[Saved entries]
== Segment start ==
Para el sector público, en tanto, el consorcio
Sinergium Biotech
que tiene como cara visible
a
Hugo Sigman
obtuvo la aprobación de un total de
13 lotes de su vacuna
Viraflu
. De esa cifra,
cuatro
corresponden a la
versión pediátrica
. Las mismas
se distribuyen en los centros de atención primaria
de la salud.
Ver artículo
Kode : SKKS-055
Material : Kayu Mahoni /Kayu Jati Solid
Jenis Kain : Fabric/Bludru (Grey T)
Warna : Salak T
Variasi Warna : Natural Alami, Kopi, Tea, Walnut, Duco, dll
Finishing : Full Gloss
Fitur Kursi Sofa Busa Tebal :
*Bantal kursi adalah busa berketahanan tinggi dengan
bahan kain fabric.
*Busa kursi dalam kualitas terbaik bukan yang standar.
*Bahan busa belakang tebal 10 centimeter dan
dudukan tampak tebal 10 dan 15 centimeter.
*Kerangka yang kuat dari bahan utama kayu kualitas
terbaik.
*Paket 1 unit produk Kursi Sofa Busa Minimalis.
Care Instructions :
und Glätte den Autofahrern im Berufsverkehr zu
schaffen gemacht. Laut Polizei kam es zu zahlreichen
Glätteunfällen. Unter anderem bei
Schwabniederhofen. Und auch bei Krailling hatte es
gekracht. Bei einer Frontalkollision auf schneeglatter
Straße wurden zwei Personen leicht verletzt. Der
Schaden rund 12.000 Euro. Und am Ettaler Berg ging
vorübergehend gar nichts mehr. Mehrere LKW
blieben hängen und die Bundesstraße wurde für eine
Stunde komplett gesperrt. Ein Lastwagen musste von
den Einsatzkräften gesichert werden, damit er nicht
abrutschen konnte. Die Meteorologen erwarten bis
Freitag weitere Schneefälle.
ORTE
== Segment end ==
== Segment start ==
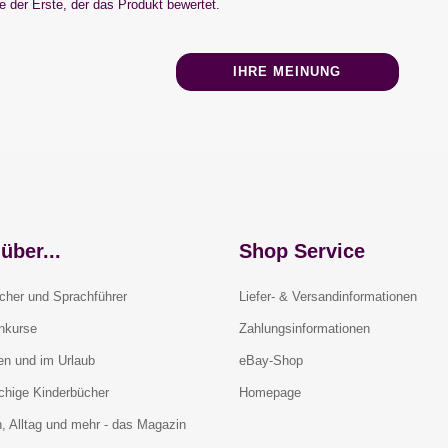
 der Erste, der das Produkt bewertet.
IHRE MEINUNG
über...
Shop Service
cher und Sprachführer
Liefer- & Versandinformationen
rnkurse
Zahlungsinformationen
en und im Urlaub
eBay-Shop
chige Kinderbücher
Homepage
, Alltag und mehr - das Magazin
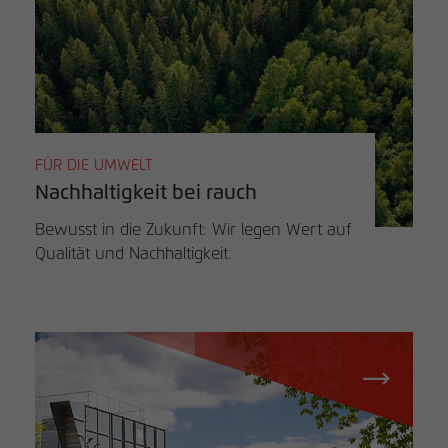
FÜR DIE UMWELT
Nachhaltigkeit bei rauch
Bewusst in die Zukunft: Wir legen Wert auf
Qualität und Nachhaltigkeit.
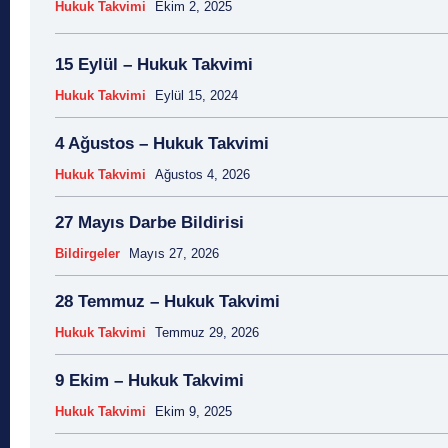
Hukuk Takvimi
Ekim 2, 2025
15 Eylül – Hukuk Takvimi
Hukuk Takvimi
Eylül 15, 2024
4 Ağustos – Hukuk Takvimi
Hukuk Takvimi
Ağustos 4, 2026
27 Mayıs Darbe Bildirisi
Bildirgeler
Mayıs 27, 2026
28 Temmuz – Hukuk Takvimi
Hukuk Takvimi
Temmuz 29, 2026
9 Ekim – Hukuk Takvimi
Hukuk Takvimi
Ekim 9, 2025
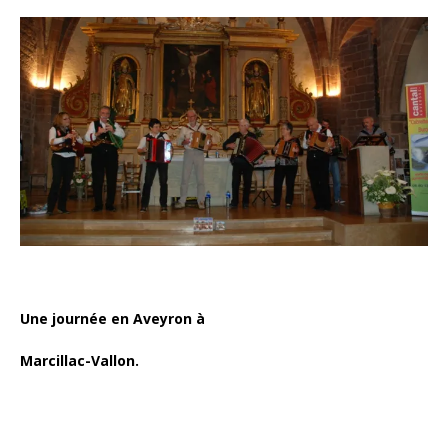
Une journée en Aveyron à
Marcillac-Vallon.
== Segment end ==
== Segment start ==
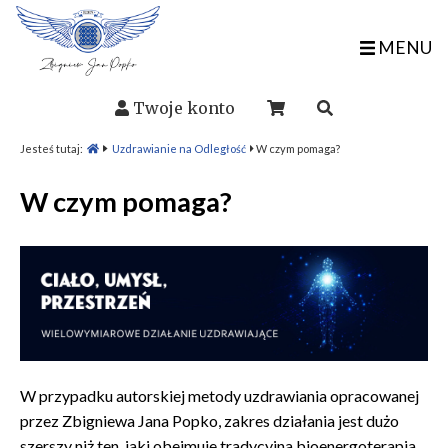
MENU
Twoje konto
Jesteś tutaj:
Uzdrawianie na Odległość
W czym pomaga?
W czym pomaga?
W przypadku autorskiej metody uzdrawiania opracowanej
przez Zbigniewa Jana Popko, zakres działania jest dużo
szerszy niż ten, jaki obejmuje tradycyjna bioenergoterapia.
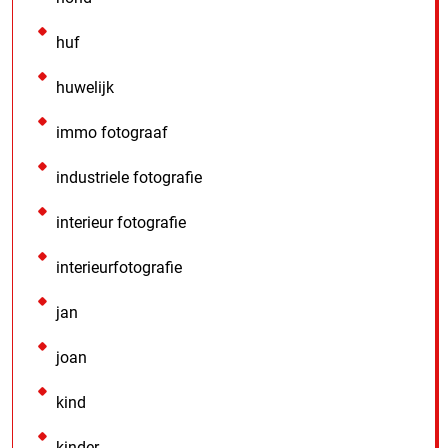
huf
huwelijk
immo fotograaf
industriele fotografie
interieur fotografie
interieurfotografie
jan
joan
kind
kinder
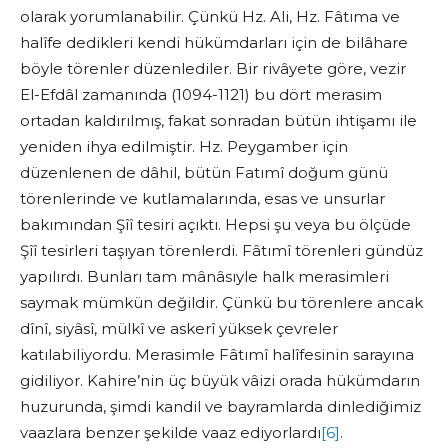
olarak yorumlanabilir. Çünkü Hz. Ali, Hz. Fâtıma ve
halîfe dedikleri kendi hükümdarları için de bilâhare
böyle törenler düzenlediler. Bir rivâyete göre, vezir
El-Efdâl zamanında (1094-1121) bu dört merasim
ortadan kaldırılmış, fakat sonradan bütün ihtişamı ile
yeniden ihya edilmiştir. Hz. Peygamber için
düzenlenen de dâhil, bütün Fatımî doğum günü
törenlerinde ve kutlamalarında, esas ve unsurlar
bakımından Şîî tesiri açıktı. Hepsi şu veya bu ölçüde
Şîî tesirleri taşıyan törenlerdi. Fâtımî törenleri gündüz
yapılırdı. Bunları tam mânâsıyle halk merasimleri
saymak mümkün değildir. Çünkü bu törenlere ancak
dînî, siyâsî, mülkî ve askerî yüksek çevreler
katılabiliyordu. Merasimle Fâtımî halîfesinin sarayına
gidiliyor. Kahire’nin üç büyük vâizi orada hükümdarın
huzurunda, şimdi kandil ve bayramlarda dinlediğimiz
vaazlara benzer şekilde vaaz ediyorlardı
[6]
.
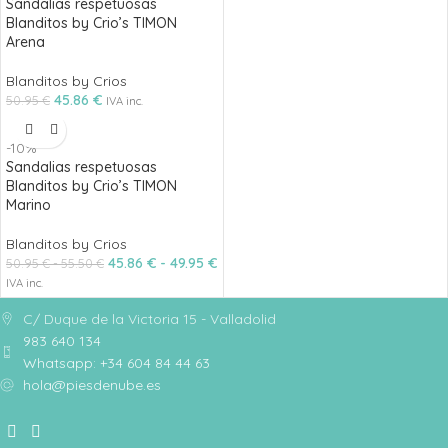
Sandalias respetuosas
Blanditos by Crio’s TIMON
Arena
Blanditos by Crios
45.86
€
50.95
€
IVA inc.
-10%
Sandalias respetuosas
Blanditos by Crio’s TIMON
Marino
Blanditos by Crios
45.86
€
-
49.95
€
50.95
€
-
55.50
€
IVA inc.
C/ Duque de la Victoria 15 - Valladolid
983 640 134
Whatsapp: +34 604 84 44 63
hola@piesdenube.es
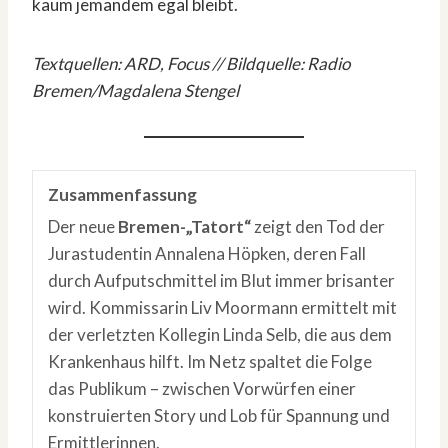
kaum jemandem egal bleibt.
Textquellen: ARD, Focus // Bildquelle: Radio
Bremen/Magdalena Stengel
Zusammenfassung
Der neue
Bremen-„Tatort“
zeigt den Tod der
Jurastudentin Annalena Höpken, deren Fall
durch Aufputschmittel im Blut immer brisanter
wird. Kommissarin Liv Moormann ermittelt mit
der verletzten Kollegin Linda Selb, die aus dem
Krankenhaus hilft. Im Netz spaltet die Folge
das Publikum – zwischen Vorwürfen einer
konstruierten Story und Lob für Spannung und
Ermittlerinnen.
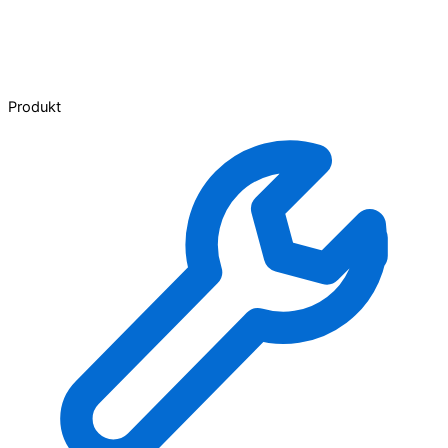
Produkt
== Segment end ==
◆ What is expected: Edit the lines of the entries starting at the one containing "FÜR DIE UMWELT" and ending at the one containing "Ekim 9, 2025", replacing "Hukuk Takvimi" with "Hukuk Gündemi" and changing nothing else. Leave the pictures out of your answer.

◆ Written response:
FÜR DIE UMWELT
Nachhaltigkeit bei rauch
Bewusst in die Zukunft: Wir legen Wert auf
Qualität und Nachhaltigkeit.
Hukuk Gündemi
Ekim 2, 2025
15 Eylül – Hukuk Gündemi
Hukuk Gündemi
Eylül 15, 2024
4 Ağustos – Hukuk Gündemi
Hukuk Gündemi
Ağustos 4, 2026
27 Mayıs Darbe Bildirisi
Bildirgeler
Mayıs 27, 2026
28 Temmuz – Hukuk Gündemi
Hukuk Gündemi
Temmuz 29, 2026
9 Ekim – Hukuk Gündemi
Hukuk Gündemi
Ekim 9, 2025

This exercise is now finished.